Pero el azúcar era, para los europeos, un lujo. Se trataba de una especia de las más caras. Era un signo de riqueza. Por supuesto, a los europeos les gustó siempre lo dulce. Pero, hasta la popularización y abaratamiento del azúcar, usaron la miel de abejas como edulcorante.

Fue a principios del siglo XVI cuando los españoles introdujeron el azúcar en el Caribe y los portugueses en Brasil. El azúcar se dio extraordinariamente bien allí; la caña parecía haber encontrado su hábitat perfecto. Hasta entonces, el edulcorante más usado en lo que hoy es América era lo que hoy llamamos sirope de arce.

Bien, la caña de azúcar estaba en el lugar perfecto, pero faltaba quien la trabajase. La caña no se recolecta sola, ni el azúcar se produce espontáneamente, sino que requiere de trabajo. Los españoles y los portugueses no habían ido a las Indias a trabajar, sino precisamente a todo lo contrario. Y los naturales del país, acostumbrados a una economía de subsistencia, tampoco estaban por la labor. Los europeos insistían en ponerlos a trabajar y ellos, que no.

El padre Bartolomé de las Casas denunció el trato que se daba a los “indios”, lo que estuvo muy bien. Sin embargo, se le ocurrió una solución que estuvo muy mal: llevar al Nuevo Mundo esclavos negros desde África. Ya ven que todo y todos tienen dos caras.

Lo demás ya lo saben ustedes. El azúcar configuró una nueva sociedad en las Indias Occidentales, con la llegada de los africanos.
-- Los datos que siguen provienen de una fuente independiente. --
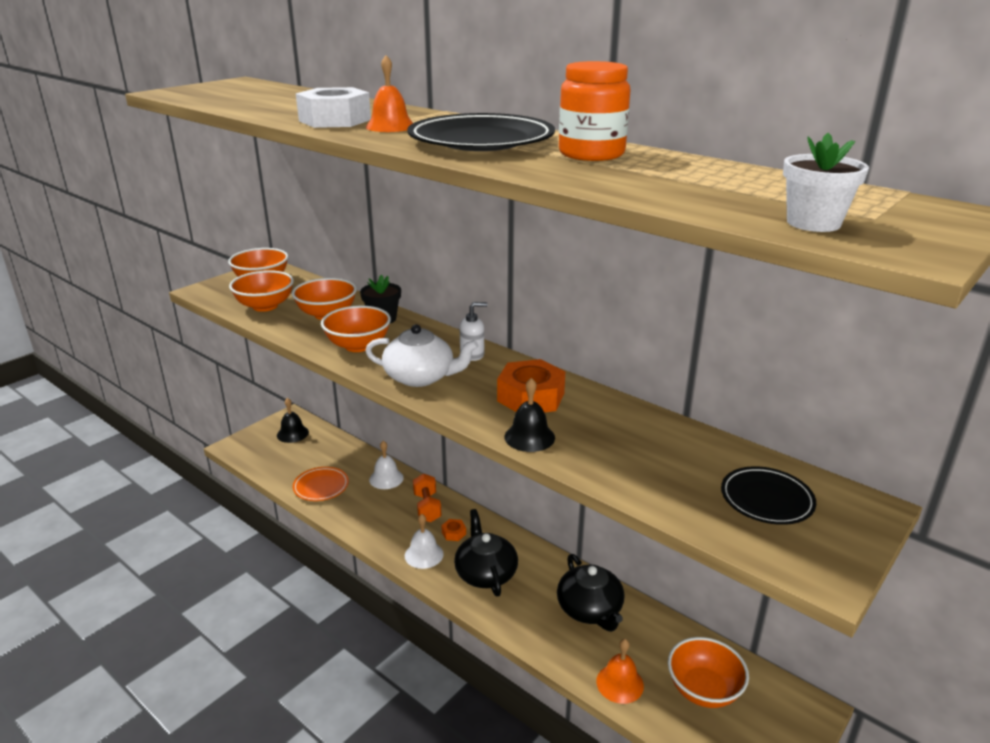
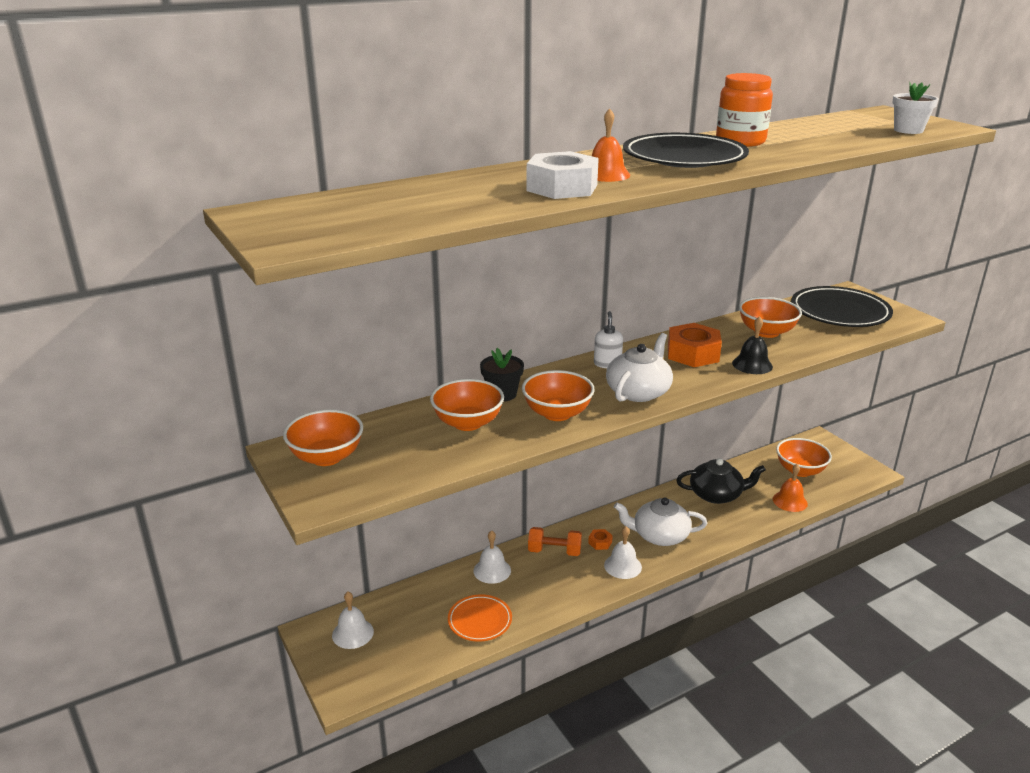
camera: 70 degrees left, 0 degrees up
(265, 306) = (413, 459): orange bowl -> orange bowl (766, 332)
(292, 433) = (352, 633): black bell -> white bell
(485, 573) = (659, 535): black teapot -> white teapot
(766, 500) = (839, 312): black plate -> black plate, size x1.72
Una sociedad multirracial, es decir, más rica. Pero fue muy duro, al menos para los africanos.

Más adelante, cuando las guerras napoleónicas y los bloqueos, es cuando surge el azúcar de remolacha, que desplaza al de caña de los mercados europeos. Hoy en todo el mundo se prefiere el original y cada cual el suyo: blanco, moreno, hecho polvo, en terrones. El primer subproducto fue el ron, tan ligado a las historias de piratas, bucaneros y filibusteros del Caribe.

Una historia de lo más interesante, con ribetes trágicos, la del azúcar. Una planta que cambió el mundo. Lo más curioso es que, al fin y al cabo, el azúcar no es imprescindible. Se puede vivir perfectamente sin ella. Pero también podríamos vivir sin sal, y sin especias, y esos condimentos también modificaron el curso de la historia. Ya ven: a pequeñas causas, grandes efectos.